| What you will do |
The answer is to be the lines below that lie between the line holding "ring pip: (538, 227)" and the line holding "middle mcp: (741, 227)", inclusive, transcribed exactly and free of pictures.

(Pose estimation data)
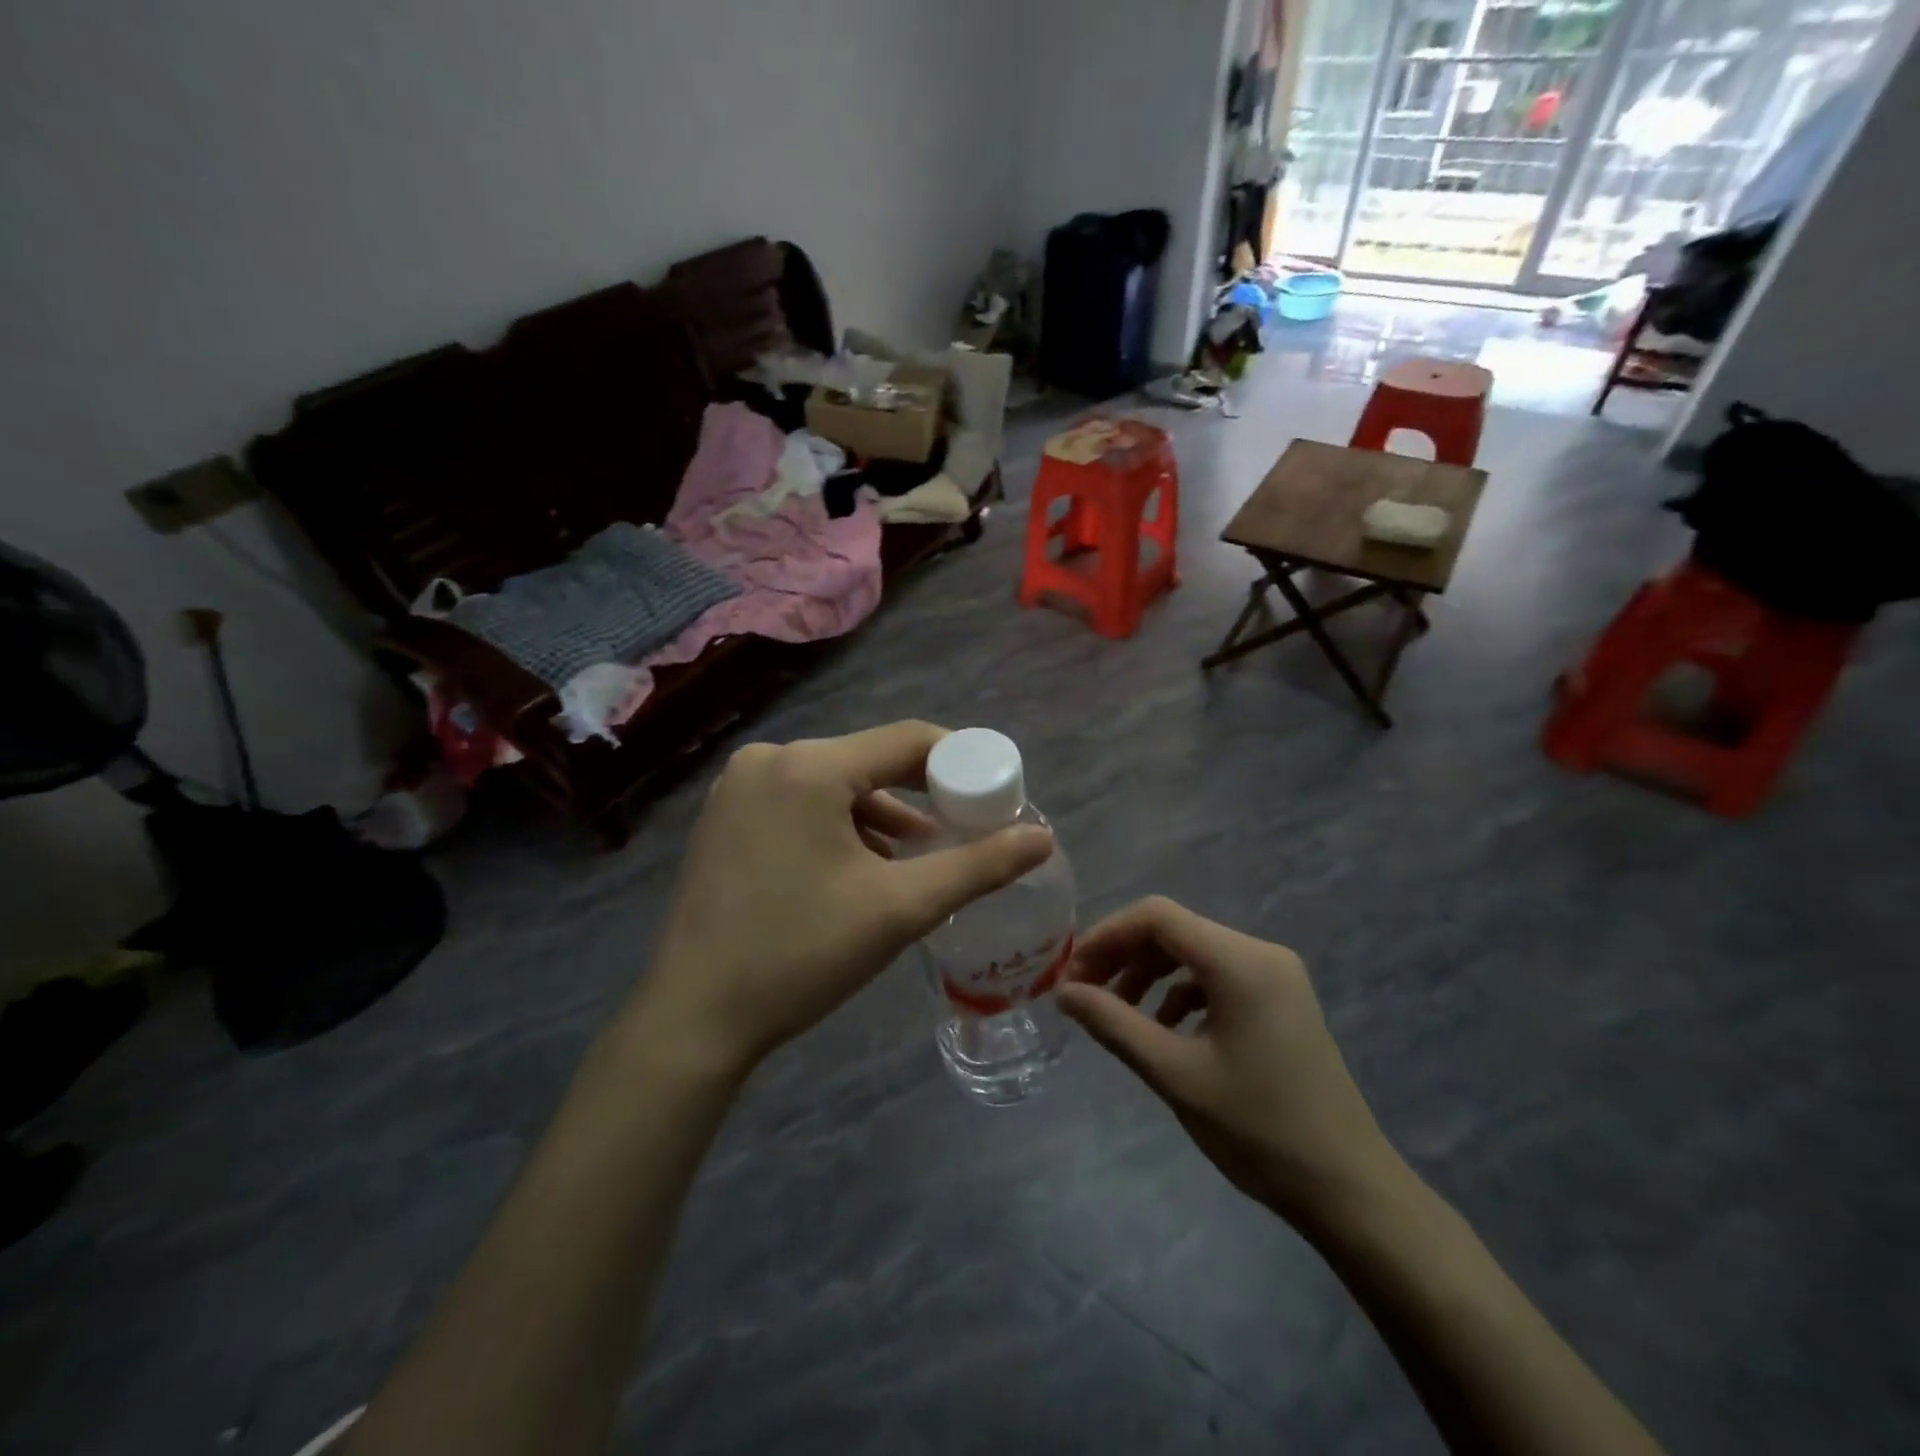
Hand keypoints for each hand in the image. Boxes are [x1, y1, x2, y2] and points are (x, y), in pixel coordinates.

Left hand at [629, 722, 1053, 1077]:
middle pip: (870, 761)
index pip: (908, 741)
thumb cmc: (800, 953)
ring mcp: (739, 788)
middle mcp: (769, 760)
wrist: (694, 1018)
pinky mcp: (725, 818)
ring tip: (918, 858)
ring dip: (881, 817)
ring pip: (835, 786)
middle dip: (921, 796)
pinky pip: (801, 804)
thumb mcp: (900, 908)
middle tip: (963, 832)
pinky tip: (861, 867)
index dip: (961, 763)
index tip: (995, 797)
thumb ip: (978, 866)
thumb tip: (1043, 838)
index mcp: (809, 767)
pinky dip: (840, 827)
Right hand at [1057, 897, 1403, 1231]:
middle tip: (1085, 994)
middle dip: (1123, 956)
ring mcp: (1276, 975)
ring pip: (1193, 952)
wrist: (1349, 1189)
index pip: (1157, 916)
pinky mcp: (1280, 999)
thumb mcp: (1175, 1075)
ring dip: (1148, 975)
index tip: (1072, 973)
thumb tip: (1064, 993)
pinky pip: (1216, 976)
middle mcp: (1261, 953)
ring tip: (1117, 1014)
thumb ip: (1114, 1024)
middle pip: (1174, 930)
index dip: (1107, 935)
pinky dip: (1180, 994)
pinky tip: (1163, 1030)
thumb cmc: (1258, 1130)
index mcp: (1240, 962)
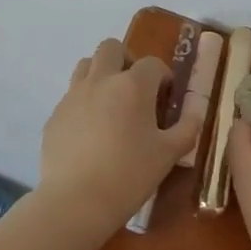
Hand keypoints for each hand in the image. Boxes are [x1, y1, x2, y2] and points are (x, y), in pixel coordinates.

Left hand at [34, 38, 197, 245]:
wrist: (76, 201)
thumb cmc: (129, 175)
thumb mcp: (169, 154)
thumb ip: (187, 128)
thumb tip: (195, 112)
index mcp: (133, 85)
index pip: (152, 64)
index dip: (163, 76)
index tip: (166, 97)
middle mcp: (101, 80)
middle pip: (112, 48)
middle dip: (126, 60)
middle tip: (135, 88)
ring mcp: (73, 95)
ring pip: (86, 65)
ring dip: (101, 74)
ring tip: (110, 103)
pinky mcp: (55, 114)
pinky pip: (71, 95)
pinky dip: (83, 102)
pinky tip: (90, 132)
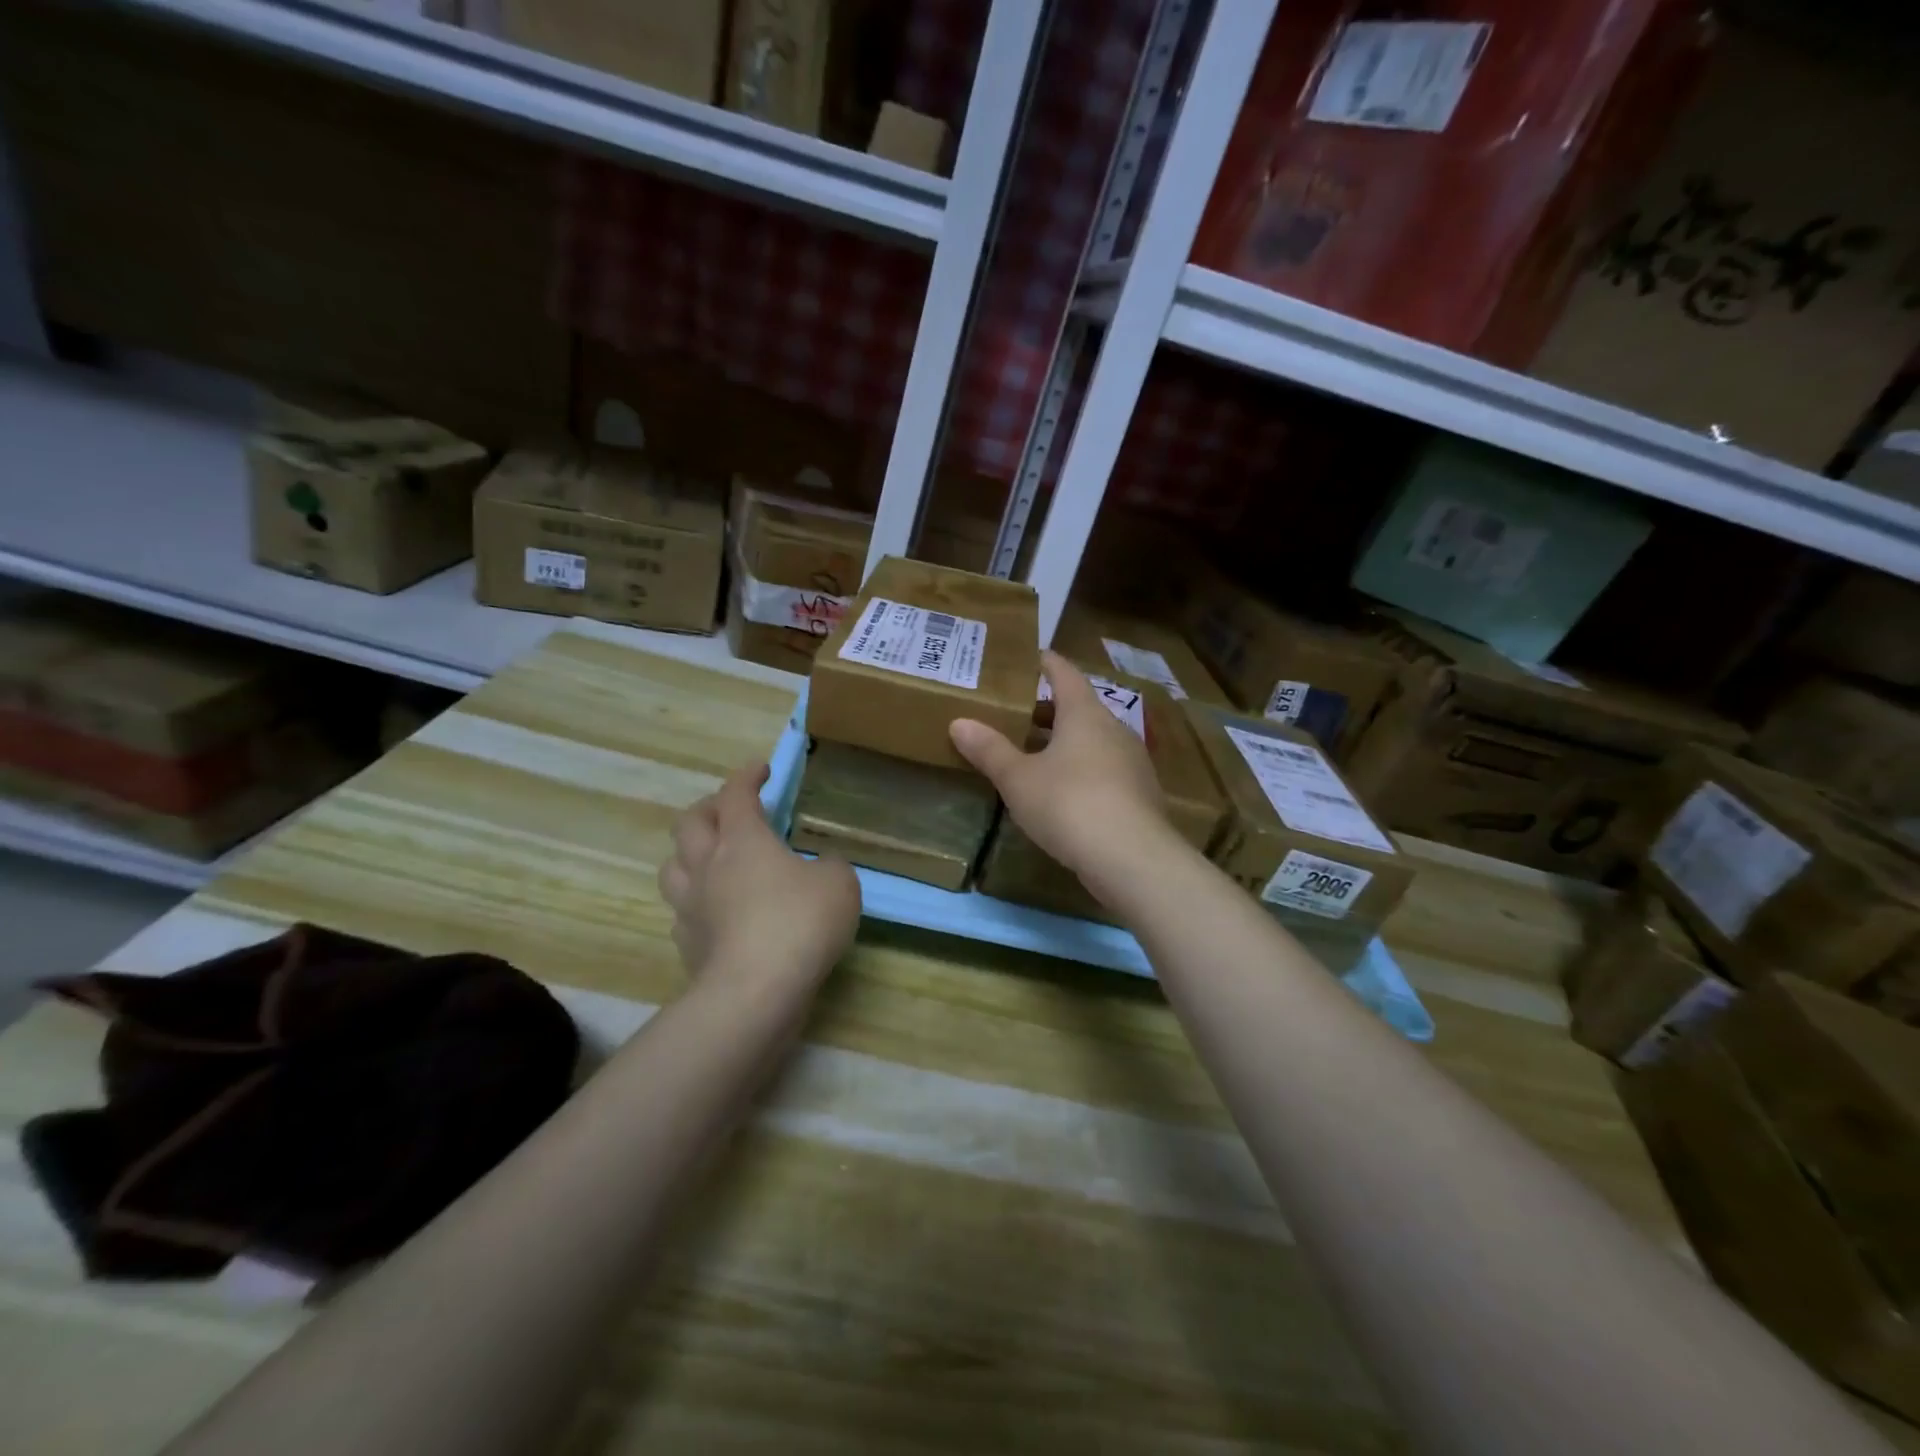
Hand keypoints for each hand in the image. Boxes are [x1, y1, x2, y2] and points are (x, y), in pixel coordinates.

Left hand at [659, 764, 860, 984]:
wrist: (755, 992)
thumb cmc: (799, 923)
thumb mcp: (839, 883)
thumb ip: (830, 865)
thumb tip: (821, 866)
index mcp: (743, 840)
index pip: (736, 793)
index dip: (747, 776)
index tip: (761, 769)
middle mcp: (707, 865)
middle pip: (690, 822)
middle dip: (710, 808)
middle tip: (730, 811)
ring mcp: (690, 906)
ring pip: (672, 866)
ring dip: (690, 854)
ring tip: (710, 858)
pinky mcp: (687, 945)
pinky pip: (681, 912)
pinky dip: (695, 902)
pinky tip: (713, 910)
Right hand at [949, 652, 1174, 885]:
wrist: (1132, 859)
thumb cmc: (1069, 804)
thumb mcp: (1018, 779)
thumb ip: (990, 750)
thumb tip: (959, 722)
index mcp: (1084, 714)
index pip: (1065, 675)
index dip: (1048, 664)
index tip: (1034, 656)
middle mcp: (1114, 730)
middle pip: (1081, 709)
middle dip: (1051, 710)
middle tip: (1019, 714)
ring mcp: (1133, 763)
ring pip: (1094, 742)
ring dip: (1067, 743)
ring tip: (1036, 754)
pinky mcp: (1140, 795)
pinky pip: (1106, 770)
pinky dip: (1083, 771)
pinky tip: (1065, 793)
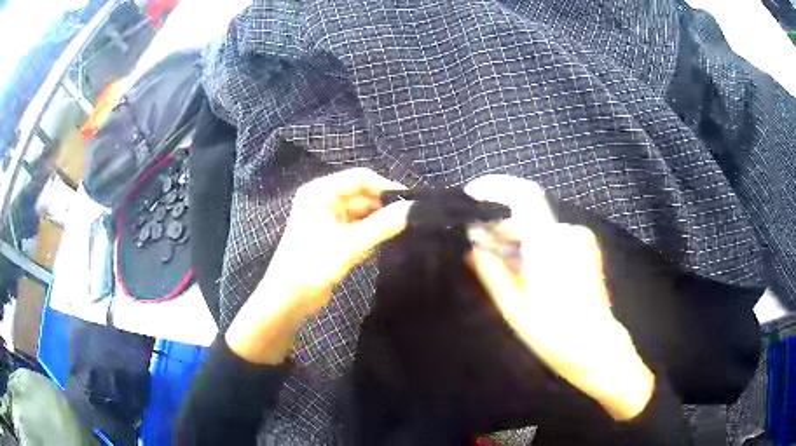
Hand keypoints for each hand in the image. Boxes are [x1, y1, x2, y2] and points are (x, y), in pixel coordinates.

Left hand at [226, 168, 411, 363]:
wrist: (289, 298)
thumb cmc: (313, 263)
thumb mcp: (350, 243)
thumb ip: (383, 225)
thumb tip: (412, 208)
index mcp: (321, 192)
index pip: (360, 178)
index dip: (385, 187)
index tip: (409, 201)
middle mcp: (325, 201)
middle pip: (362, 196)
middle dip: (384, 208)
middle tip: (411, 220)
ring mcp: (329, 220)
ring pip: (362, 215)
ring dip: (379, 224)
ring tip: (403, 233)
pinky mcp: (334, 239)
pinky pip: (358, 230)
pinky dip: (371, 237)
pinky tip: (385, 247)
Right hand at [464, 175, 654, 420]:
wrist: (596, 347)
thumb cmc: (555, 335)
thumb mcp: (515, 310)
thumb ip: (493, 274)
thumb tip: (474, 248)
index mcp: (549, 247)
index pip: (524, 196)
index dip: (496, 187)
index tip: (473, 194)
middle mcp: (567, 235)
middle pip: (526, 214)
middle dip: (501, 228)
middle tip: (482, 252)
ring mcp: (580, 240)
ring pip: (538, 227)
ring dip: (517, 240)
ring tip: (502, 269)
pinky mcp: (586, 248)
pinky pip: (552, 236)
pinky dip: (534, 245)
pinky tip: (526, 272)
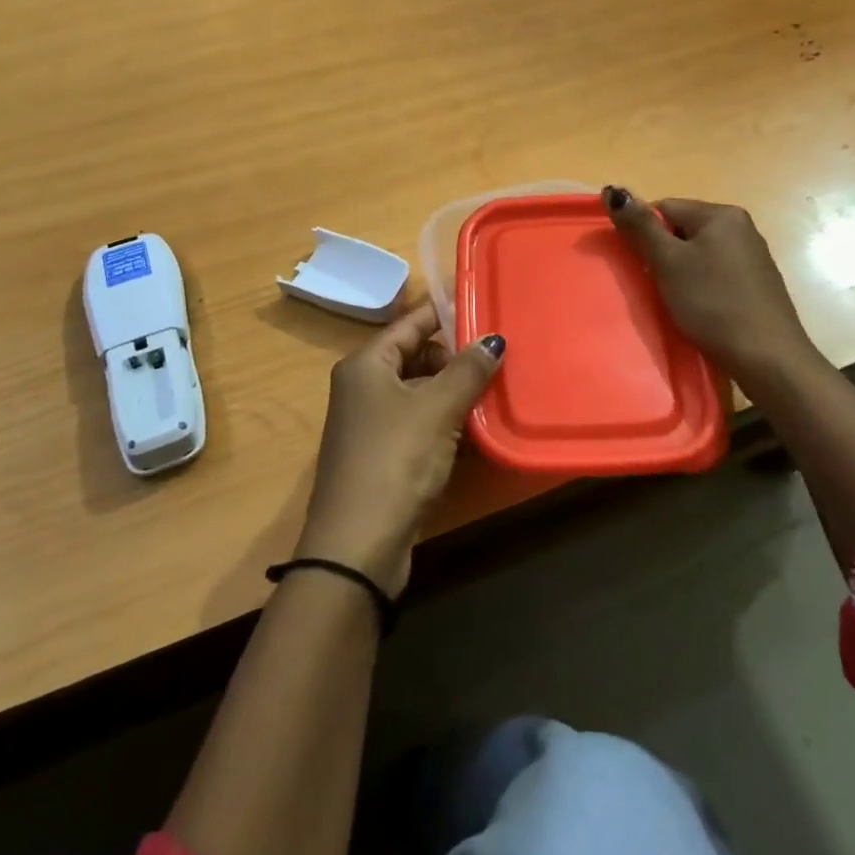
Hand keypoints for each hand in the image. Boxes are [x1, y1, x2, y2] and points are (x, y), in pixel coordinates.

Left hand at [295, 302, 504, 597]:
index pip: (411, 322)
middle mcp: (363, 385)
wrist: (357, 547)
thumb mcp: (437, 409)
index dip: (447, 313)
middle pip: (416, 355)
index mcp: (366, 363)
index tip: (486, 307)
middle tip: (498, 360)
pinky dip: (445, 421)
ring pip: (420, 391)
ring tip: (496, 391)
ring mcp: (371, 422)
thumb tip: (494, 340)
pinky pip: (419, 422)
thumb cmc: (395, 460)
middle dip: (455, 357)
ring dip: (454, 392)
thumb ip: (467, 370)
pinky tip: (476, 429)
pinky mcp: (383, 454)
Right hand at [603, 187, 830, 390]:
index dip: (644, 234)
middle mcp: (741, 227)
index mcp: (721, 214)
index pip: (664, 207)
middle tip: (655, 284)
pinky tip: (699, 308)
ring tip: (676, 299)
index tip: (638, 264)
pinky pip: (716, 272)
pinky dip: (701, 285)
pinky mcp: (757, 283)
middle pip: (682, 229)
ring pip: (699, 253)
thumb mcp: (668, 262)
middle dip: (663, 253)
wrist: (767, 358)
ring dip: (680, 271)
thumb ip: (640, 226)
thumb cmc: (712, 303)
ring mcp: (753, 255)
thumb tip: (613, 189)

| Solution to this exercise |
ring pip: (538, 227)
ring dip: (517, 240)
ring tip: (502, 269)
pinky mcp: (586, 248)
pinky pip: (552, 236)
pinky dip: (534, 245)
pinky tip: (526, 272)
Hand keypoints for each hand in the image. Boxes are [x1, y1, x2, y2] and points are (x, y), in pixel coordinates.

Left hand at [295, 302, 504, 597]:
index pip: (411, 322)
middle mcp: (363, 385)
wrist: (357, 547)
thumb mcp: (437, 409)
index dip: (447, 313)
middle pip: (416, 355)
index mcp: (366, 363)
index tip: (486, 307)
middle tip: (498, 360)
pinky dip: (445, 421)
ring pip: (420, 391)
ring tip: (496, 391)
ring mcp: (371, 422)
thumb tip: (494, 340)
pinky pip: (419, 422)
thumb cmc: (395, 460)
middle dip: (455, 357)
ring dip: (454, 392)
thumb ip: (467, 370)
pinky tip: (476, 429)
pinky mcp: (383, 454)
Right hand at [603, 187, 830, 390]:
index dip: (644, 234)
middle mcp: (741, 227)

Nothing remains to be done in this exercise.